Une nouvelle brique dans la stratégie ? 

Face au poids des objets de luxe vendus par LVMH, il est sans doute prématuré d'imaginer que la branche hôtellerie pourrait devenir une division majeure. Actuellement, il est déjà difficile de connaître les performances financières des actifs concernés. Ils sont logées dans le compartiment "autres activités" des comptes de LVMH, qui comprennent aussi les frais de holding et qui affichent par conséquent des revenus négatifs de -596 millions d'euros et -357 millions d'euros de pertes (vs. 42,6 milliards d'euros de revenus 2017). Ces autres activités regroupent aussi bien le pôle médias (Les Echos, Investir, Le Parisien-Aujourd'hui en France, Connaissance des Arts, Radio Classique), l'ensemble immobilier La Samaritaine en cours de réhabilitation et d'autres investissements dans la Pierre, le fabricant de yachts néerlandais Royal Van Lent, la pâtisserie Cova de Milan, le Jardin d'Acclimatation et LVMH Hotel Management. Ces "autres activités" employaient 4 719 personnes au 31 décembre 2017, mais en intégrant les fonctions support du siège.
 
"L’intérêt de l’opération doit être perçu en fonction de l’atout que constitue l’hôtellerie d’exception dans les perspectives du grand luxe en général, pour satisfaire la classe montante des milliardaires dont les exigences vont croissantes", estime le bureau d'études Invest Securities, qui note que le marché pourrait trouver la transaction un peu chère compte tenu des performances financières affichées.
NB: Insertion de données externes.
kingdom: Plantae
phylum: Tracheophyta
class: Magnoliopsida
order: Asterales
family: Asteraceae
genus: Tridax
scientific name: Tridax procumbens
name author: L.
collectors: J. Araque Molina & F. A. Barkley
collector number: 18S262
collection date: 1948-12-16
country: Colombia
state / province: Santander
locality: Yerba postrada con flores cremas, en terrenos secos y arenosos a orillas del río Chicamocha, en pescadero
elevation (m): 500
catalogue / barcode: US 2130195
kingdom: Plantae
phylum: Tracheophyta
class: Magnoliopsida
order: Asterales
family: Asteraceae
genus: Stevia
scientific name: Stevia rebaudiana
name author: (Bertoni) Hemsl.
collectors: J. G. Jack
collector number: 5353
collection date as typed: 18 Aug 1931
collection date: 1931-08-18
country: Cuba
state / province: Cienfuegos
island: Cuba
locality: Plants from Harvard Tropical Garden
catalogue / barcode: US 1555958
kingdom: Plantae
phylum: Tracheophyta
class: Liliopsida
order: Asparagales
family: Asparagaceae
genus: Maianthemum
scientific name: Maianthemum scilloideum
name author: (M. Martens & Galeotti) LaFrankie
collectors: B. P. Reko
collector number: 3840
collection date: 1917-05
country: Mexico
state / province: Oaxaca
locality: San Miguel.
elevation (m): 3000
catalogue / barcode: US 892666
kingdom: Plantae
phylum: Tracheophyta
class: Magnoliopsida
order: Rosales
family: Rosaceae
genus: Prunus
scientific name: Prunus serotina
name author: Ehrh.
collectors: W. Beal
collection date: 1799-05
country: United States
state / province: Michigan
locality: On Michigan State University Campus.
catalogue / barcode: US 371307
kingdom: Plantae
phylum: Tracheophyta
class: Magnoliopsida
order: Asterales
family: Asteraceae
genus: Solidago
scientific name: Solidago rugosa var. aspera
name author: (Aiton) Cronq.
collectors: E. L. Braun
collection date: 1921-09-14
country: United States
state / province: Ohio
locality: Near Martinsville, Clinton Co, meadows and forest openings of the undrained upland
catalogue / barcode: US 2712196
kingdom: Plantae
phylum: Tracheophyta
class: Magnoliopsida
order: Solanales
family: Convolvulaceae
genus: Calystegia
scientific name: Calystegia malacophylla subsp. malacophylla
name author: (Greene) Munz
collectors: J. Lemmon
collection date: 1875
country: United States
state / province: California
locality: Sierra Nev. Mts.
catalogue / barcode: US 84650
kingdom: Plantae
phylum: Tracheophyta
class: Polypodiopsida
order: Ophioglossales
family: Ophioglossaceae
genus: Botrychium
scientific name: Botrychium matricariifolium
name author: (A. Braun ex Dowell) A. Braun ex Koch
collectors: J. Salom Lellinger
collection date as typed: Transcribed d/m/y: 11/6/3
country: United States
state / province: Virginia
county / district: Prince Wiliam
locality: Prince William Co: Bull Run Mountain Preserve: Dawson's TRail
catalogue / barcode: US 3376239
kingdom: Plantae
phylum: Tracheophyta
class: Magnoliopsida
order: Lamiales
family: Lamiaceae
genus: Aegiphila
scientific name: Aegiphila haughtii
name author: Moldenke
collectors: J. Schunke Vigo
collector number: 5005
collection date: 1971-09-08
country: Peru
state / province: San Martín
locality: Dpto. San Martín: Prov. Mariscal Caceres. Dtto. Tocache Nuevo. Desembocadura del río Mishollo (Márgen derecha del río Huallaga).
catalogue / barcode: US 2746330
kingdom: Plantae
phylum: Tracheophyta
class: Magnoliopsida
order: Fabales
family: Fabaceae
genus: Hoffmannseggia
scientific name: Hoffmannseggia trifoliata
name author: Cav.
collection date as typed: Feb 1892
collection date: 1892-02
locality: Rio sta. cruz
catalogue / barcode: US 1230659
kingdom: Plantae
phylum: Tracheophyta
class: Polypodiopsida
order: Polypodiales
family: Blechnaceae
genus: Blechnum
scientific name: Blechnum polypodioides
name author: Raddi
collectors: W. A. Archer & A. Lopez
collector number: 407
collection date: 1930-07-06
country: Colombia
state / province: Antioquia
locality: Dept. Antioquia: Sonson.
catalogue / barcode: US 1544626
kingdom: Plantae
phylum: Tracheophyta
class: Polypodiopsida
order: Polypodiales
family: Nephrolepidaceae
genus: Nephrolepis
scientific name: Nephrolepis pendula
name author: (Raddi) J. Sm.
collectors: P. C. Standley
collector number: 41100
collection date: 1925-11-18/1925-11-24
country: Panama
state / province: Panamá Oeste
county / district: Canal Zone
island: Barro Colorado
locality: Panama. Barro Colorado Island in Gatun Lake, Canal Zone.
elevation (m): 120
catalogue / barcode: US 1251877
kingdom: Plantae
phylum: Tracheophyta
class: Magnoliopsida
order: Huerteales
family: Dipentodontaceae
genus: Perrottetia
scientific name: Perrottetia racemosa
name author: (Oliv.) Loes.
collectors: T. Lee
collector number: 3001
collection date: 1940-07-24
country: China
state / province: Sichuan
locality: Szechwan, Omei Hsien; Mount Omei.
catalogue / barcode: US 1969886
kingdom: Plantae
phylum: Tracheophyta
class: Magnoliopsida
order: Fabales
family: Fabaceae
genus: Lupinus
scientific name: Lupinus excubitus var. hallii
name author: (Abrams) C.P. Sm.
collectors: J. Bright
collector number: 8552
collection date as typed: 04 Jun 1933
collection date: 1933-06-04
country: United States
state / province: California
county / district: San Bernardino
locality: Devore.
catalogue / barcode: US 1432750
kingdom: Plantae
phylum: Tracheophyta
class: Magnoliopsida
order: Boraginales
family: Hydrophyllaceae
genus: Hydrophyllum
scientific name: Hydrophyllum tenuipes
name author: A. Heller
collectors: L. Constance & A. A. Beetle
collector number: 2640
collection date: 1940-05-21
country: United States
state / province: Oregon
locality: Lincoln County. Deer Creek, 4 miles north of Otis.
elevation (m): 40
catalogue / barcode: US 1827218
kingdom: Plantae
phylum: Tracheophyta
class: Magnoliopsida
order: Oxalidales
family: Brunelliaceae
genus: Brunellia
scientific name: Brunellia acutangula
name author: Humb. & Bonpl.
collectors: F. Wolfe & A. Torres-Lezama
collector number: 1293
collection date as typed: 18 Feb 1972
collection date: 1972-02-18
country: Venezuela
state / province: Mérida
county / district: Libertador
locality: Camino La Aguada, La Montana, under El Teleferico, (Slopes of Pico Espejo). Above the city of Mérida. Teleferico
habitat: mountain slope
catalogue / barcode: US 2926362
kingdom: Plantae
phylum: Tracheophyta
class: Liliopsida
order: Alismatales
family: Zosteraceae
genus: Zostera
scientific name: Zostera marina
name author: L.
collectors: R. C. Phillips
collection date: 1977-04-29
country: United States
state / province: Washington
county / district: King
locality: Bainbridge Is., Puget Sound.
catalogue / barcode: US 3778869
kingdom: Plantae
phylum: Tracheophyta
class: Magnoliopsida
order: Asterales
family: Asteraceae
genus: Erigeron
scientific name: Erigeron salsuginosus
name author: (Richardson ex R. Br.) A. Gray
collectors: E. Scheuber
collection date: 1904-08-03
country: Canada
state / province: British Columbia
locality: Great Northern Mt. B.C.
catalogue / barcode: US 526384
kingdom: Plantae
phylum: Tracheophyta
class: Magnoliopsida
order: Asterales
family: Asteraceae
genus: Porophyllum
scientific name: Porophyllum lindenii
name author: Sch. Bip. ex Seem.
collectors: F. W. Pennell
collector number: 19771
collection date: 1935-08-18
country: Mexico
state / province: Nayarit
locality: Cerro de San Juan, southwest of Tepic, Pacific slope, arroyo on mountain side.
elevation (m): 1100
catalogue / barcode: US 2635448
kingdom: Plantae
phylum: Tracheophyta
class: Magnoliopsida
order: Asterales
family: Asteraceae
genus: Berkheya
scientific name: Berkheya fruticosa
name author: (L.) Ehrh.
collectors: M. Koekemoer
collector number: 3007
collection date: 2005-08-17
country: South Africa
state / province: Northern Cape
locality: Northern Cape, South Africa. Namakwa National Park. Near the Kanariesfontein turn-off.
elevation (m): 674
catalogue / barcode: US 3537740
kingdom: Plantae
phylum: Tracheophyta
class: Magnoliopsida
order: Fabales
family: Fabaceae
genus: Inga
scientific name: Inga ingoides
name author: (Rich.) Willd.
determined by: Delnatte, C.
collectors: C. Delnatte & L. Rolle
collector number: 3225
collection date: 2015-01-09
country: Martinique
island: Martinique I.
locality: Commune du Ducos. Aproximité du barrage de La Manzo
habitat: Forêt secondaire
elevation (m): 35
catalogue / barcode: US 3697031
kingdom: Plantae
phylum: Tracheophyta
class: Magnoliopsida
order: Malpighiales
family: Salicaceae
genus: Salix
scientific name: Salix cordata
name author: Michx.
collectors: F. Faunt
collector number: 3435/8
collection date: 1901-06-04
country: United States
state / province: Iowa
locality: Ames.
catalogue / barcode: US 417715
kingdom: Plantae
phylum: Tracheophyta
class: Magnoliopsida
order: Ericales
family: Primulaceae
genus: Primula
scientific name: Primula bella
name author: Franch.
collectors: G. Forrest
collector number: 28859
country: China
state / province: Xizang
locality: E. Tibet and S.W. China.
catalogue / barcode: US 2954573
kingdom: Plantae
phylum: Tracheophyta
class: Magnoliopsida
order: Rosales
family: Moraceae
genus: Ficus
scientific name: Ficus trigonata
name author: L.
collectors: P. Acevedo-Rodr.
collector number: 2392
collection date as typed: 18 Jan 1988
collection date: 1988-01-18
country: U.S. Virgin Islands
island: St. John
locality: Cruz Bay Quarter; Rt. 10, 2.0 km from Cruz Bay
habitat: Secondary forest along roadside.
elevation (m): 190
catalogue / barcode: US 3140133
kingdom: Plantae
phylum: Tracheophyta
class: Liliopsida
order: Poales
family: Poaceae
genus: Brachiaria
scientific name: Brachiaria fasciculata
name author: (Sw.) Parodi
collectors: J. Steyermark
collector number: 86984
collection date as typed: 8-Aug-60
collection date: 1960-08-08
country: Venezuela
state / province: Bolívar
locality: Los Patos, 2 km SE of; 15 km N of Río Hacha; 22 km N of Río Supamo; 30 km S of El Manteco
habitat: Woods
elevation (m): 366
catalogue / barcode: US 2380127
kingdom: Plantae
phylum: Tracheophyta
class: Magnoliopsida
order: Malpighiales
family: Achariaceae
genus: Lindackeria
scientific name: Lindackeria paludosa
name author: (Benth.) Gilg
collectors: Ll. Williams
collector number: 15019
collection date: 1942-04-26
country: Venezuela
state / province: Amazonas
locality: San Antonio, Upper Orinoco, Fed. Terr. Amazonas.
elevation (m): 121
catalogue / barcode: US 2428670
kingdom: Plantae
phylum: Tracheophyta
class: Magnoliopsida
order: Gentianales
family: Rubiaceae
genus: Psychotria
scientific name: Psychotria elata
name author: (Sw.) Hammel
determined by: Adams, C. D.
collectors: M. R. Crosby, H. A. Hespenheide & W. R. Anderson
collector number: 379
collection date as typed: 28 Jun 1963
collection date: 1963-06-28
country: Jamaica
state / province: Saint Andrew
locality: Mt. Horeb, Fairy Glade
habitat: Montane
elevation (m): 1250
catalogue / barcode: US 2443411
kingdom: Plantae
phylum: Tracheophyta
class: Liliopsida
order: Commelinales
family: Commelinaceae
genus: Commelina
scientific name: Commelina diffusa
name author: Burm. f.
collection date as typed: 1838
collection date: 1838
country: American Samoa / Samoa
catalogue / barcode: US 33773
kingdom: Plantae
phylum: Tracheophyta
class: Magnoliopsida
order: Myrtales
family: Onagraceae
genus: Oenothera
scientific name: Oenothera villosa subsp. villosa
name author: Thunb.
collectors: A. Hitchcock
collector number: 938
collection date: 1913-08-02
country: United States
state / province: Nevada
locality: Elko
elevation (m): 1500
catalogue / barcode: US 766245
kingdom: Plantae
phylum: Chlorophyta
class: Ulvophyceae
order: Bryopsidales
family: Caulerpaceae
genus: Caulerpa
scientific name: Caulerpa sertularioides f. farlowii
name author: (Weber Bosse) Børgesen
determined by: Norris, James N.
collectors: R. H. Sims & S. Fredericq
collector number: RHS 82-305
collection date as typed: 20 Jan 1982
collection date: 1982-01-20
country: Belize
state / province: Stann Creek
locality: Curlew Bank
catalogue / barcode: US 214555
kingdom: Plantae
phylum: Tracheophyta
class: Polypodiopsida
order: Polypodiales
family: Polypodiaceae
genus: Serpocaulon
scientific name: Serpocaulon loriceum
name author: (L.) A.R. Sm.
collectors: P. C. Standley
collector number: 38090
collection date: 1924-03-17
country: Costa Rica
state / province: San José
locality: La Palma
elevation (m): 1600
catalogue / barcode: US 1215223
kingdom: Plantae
Le changement de patronyme de Belmond s'était accompagné d'un plan d'amélioration des performances qui n'a pas vraiment porté ses fruits. En première approche, Berenberg estime que l'opération apporte un effet relutif de moins de 1% sur le bénéfice par action du groupe, autant dire une goutte d'eau. La rumeur d'une mise en vente de l'enseigne circulait d'ailleurs depuis quelques temps. "Si certains investisseurs risquent d'avoir quelques interrogations sur cette opération qui semble un peu extérieure au coeur de métier de LVMH, je pense au contraire qu'elle est cohérente avec la stratégie de long terme du groupe d'offrir au consommateur toute une palette d'expériences haut de gamme", précise Zuzanna Pusz, qui suit le secteur au sein de la banque allemande.

Pour terminer sur une anecdotye, le nom d'Accor avait été cité aux Etats-Unis comme prétendant potentiel... Accor qui coexploite d'ailleurs désormais la marque Orient-Express avec la SNCF. Mais personne, à notre connaissance, n'avait vu venir LVMH.